> [Task objective]:
Word-for-word transcription: reproduce all of the data, but not the pictures.

(Given data)

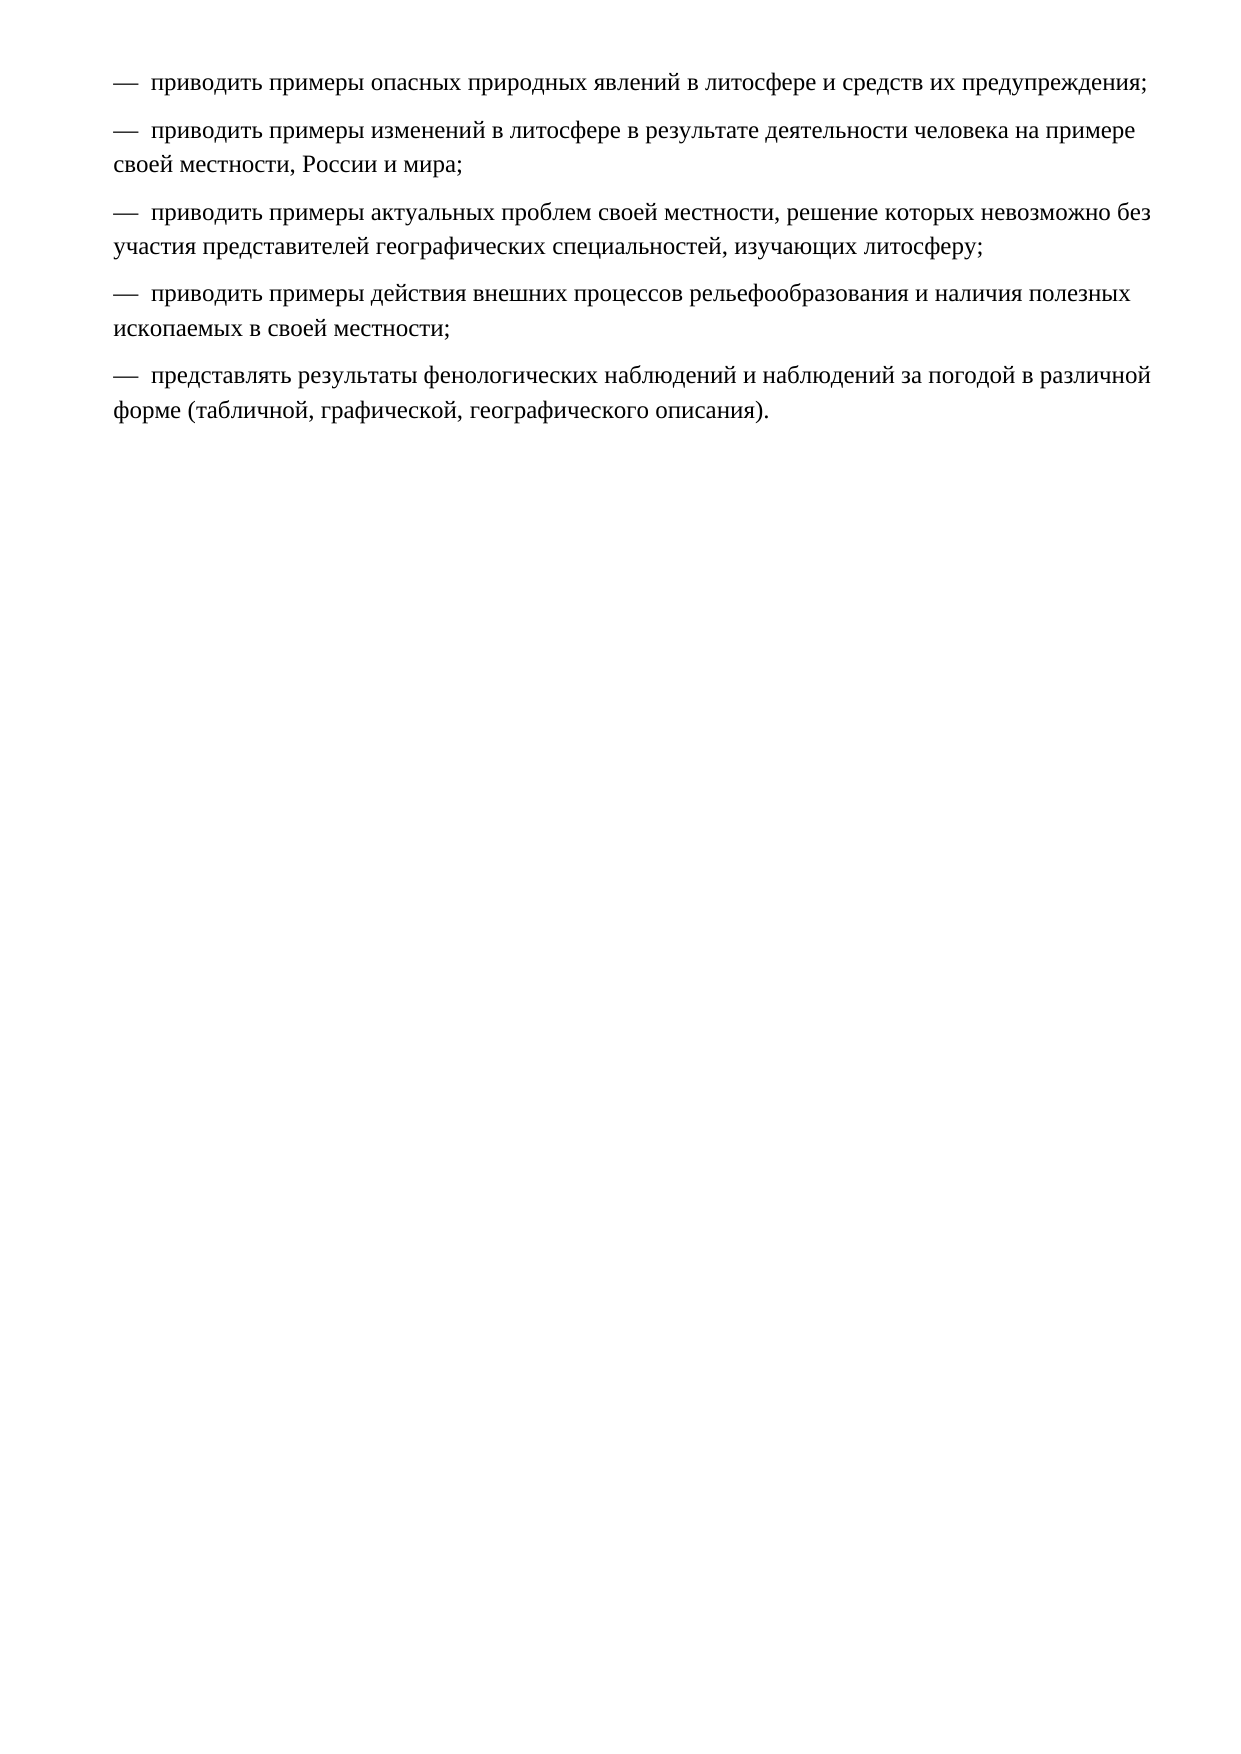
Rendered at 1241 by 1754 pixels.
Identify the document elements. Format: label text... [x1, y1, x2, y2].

list приводить примеры актуальных проблем своей местности, решение которых невозможно без участия представителей географических специальностей, изучающих литосферу; [113, 197, 1152, 260]
list приводить примеры изменений в литосфере в результате деятельности человека на примере своей местности, России и мира; [113, 115, 1137, 178]
list приводить примеры действия внешних процессов рельефообразования и наличия полезных ископаемых в своей местности; [113, 278, 1132, 342]
list представлять результаты фенологических наблюдений и наблюдений за погодой в различной форме (табличной, графической, географического описания). [113, 360, 1152, 423]
list приводить примеры опасных природных явлений в литосфере и средств их предупреждения; [113, 67, 1182, 96]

(End Given data)

> [Task response]:
Rendered at 1241 by 1754 pixels.
Identify the document elements. Format: label text... [x1, y1, x2, y2].

list приводить примеры актуальных проблем своей местности, решение которых невозможно без участия представителей географических специальностей, изучающих литосферу; [113, 197, 1152, 260]
list приводить примеры изменений в литосфере в результате деятельности человека на примере своей местности, России и мира; [113, 115, 1137, 178]
list приводить примеры действия внешних процессов рельефообразования и наличия полезных ископаемых в своей местности; [113, 278, 1132, 342]
list представлять результаты фенологических наблюдений и наблюдений за погодой в различной форме (табличной, графической, географического описания). [113, 360, 1152, 423]
list приводить примеры опасных природных явлений в литосфере и средств их предупреждения; [113, 67, 1182, 96]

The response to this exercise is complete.